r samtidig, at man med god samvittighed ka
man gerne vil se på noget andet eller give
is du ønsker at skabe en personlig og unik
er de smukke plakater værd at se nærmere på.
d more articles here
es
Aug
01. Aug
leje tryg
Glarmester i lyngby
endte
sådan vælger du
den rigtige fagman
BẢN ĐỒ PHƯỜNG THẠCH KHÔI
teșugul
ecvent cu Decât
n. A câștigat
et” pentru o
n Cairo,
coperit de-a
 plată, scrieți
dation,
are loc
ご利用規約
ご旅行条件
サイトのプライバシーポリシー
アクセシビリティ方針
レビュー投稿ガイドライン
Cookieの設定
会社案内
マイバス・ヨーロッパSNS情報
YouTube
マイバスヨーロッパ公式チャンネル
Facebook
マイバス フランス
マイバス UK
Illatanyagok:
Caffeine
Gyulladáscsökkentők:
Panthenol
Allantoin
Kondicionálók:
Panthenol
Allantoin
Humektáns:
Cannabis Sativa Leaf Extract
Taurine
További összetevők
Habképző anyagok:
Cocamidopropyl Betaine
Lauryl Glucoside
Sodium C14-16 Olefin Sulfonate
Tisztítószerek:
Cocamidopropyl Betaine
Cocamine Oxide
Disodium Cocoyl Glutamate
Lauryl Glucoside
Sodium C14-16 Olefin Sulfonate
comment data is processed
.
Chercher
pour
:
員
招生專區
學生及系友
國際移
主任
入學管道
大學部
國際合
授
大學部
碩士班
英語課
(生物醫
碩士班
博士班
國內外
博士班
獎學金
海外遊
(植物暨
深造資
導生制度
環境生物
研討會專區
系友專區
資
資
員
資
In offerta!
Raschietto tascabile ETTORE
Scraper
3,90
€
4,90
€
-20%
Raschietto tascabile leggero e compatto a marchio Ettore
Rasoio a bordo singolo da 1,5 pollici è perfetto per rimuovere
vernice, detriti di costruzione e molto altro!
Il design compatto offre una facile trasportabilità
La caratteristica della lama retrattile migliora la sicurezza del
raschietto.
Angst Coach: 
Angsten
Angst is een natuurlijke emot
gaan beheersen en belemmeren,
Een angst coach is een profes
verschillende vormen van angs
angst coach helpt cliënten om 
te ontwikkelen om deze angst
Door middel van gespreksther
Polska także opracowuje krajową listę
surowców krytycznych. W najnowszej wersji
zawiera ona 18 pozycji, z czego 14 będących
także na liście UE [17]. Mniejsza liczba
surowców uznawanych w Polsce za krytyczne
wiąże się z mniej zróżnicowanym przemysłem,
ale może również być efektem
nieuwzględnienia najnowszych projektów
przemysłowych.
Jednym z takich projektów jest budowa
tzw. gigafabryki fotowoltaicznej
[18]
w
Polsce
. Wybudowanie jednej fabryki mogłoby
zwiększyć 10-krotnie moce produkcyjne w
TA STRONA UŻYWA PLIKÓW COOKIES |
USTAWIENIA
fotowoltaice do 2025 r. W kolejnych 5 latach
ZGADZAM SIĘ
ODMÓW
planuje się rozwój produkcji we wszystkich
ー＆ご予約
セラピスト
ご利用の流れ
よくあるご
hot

++++++++++

## Written task
Each line of the data must be retyped exactly.

## Result
r samtidig, at man med god samvittighed ka
man gerne vil se på noget andet eller give
is du ønsker at skabe en personlig og unik
er de smukke plakater værd at se nærmere på.
d more articles here
es
Aug
01. Aug
leje tryg
Glarmester i lyngby
endte
sådan vælger du
den rigtige fagman
BẢN ĐỒ PHƯỜNG THẠCH KHÔI
teșugul
ecvent cu Decât
n. A câștigat
et” pentru o
n Cairo,
coperit de-a
 plată, scrieți
dation,
are loc
ご利用規約
ご旅行条件
サイトのプライバシーポリシー
アクセシビリティ方針
レビュー投稿ガイドライン
Cookieの設定
会社案内
マイバス・ヨーロッパSNS情報
YouTube
マイバスヨーロッパ公式チャンネル
Facebook
マイバス フランス
マイバス UK
Illatanyagok:
Caffeine
Gyulladáscsökkentők:
Panthenol
Allantoin
Kondicionálók:
Panthenol
Allantoin
Humektáns:
Cannabis Sativa Leaf Extract
Taurine
További összetevők
Habképző anyagok:
Cocamidopropyl Betaine
Lauryl Glucoside
Sodium C14-16 Olefin Sulfonate
Tisztítószerek:
Cocamidopropyl Betaine
Cocamine Oxide
Disodium Cocoyl Glutamate
Lauryl Glucoside
Sodium C14-16 Olefin Sulfonate
comment data is processed
.
Chercher
pour
:
員
招生專區
學生及系友
國際移
主任
入學管道
大學部
國際合
授
大學部
碩士班
英語課
(生物醫
碩士班
博士班
國內外
博士班
獎學金
海外遊
(植物暨
深造資
導生制度
環境生物
研討會專區
系友專區
資
資
員
資
In offerta!
Raschietto tascabile ETTORE
Scraper
3,90
€
4,90
€
-20%
Raschietto tascabile leggero e compatto a marchio Ettore
Rasoio a bordo singolo da 1,5 pollici è perfetto per rimuovere
vernice, detriti di costruzione e molto altro!
Il design compatto offre una facile trasportabilità
La caratteristica della lama retrattile migliora la sicurezza del
raschietto.
Angst Coach: 
Angsten
Angst is een natuurlijke emot
gaan beheersen en belemmeren,
Een angst coach is een profes
verschillende vormen van angs
angst coach helpt cliënten om 
te ontwikkelen om deze angst
Door middel van gespreksther
Polska także opracowuje krajową listę
surowców krytycznych. W najnowszej wersji
zawiera ona 18 pozycji, z czego 14 będących
także na liście UE [17]. Mniejsza liczba
surowców uznawanych w Polsce za krytyczne
wiąże się z mniej zróżnicowanym przemysłem,
ale może również być efektem
nieuwzględnienia najnowszych projektów
przemysłowych.
Jednym z takich projektów jest budowa
tzw. gigafabryki fotowoltaicznej
[18]
w
Polsce
. Wybudowanie jednej fabryki mogłoby
zwiększyć 10-krotnie moce produkcyjne w
TA STRONA UŻYWA PLIKÓW COOKIES |
USTAWIENIA
fotowoltaice do 2025 r. W kolejnych 5 latach
ZGADZAM SIĘ
ODMÓW
planuje się rozwój produkcji we wszystkich
ー＆ご予約
セラピスト
ご利用の流れ
よくあるご
hot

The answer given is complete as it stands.